Editorial

Uma carência que não é material

O escritor francês Albert Camus, um dos pensadores mais honestos do século XX, escreveu: “só existe um problema filosófico realmente sério: é o suicídio”. A vida é nosso maior bem individual. Afora o sacrifício por um ente querido ou por um grande ideal, o que pode levar uma pessoa a abrir mão da vida?

A pergunta é pungente e não permite respostas fáceis, esquemáticas ou meramente normativas. Não nos é permitido aproximar desse drama sem “tremor e temor”, pois envolve a sacralidade da vida pessoal. 

Contudo, o fato mais chocante é que em nossas sociedades a taxa de suicídios aumentou nas últimas décadas, exigindo, inclusive, que muitos países, mesmo tendo elevada qualidade de vida, adotassem ações de saúde pública para combater esse mal. 

No mundo moderno, a felicidade tornou-se uma obsessão e uma obrigação para as pessoas. Mas, isso não as fez mais capazes de serem felizes. Pelo contrário, leva-as a uma espiral frenética de busca por satisfação, bens materiais e prazer que as impede de encontrarem-se consigo mesmas e com aqueles que amam. O resultado é uma vida cada vez mais solitária, estressada, insatisfatória e sujeita à depressão patológica. 

Segundo dados da Organização Mundial da Saúde para 2015, a taxa média de suicídios nos países da América Latina e Caribe ainda era menor que a média nos países europeus e da América do Norte. Apesar dos dados mostrarem que países pobres e com muitos conflitos sociais ou guerras tenham altas taxas de suicídios, o quadro geral indica que, diferentemente de outros problemas sociais, esse é um mal que está mais associado a carências que não são materiais: a falta de sentido para a vida, de um amor que corresponda aos reais desejos do coração, de uma companhia humana que seja uma ajuda real no caminho da realização pessoal.

Uma experiência de fé bem vivida não é garantia absoluta de solução dessas carências e problemas. As causas do sofrimento psíquico que leva ao suicídio são complexas e podem estar profundamente enraizadas na pessoa. Mas, para o cristão, é impossível não reconhecer que o encontro com Cristo nos abre, mais do que qualquer outra coisa, para a descoberta do sentido da vida e do amor.

A participação na comunidade cristã – por meio da vida espiritual e sacramental, do convívio e da partilha com os amigos de fé, do acompanhamento garantido por uma boa direção espiritual – é um caminho seguro para combater a desumanidade moderna que funciona como um caldo de cultura em que crescem os suicídios.

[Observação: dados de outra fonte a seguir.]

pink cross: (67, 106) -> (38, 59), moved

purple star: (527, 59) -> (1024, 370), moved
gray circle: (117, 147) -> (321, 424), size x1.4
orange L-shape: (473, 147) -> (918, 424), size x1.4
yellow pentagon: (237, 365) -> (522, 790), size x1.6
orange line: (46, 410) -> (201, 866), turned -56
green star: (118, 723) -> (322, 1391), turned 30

Nas situações mais graves e delicadas, evidentemente, torna-se necessário o acompanhamento de profissionais especializados, e juízos morais precipitados ou mal orientados são até prejudiciais. Mas, mesmo nesses casos, uma boa direção espiritual e o apoio da comunidade podem ser uma ajuda inestimável para se recuperar o sabor e a alegria da vida.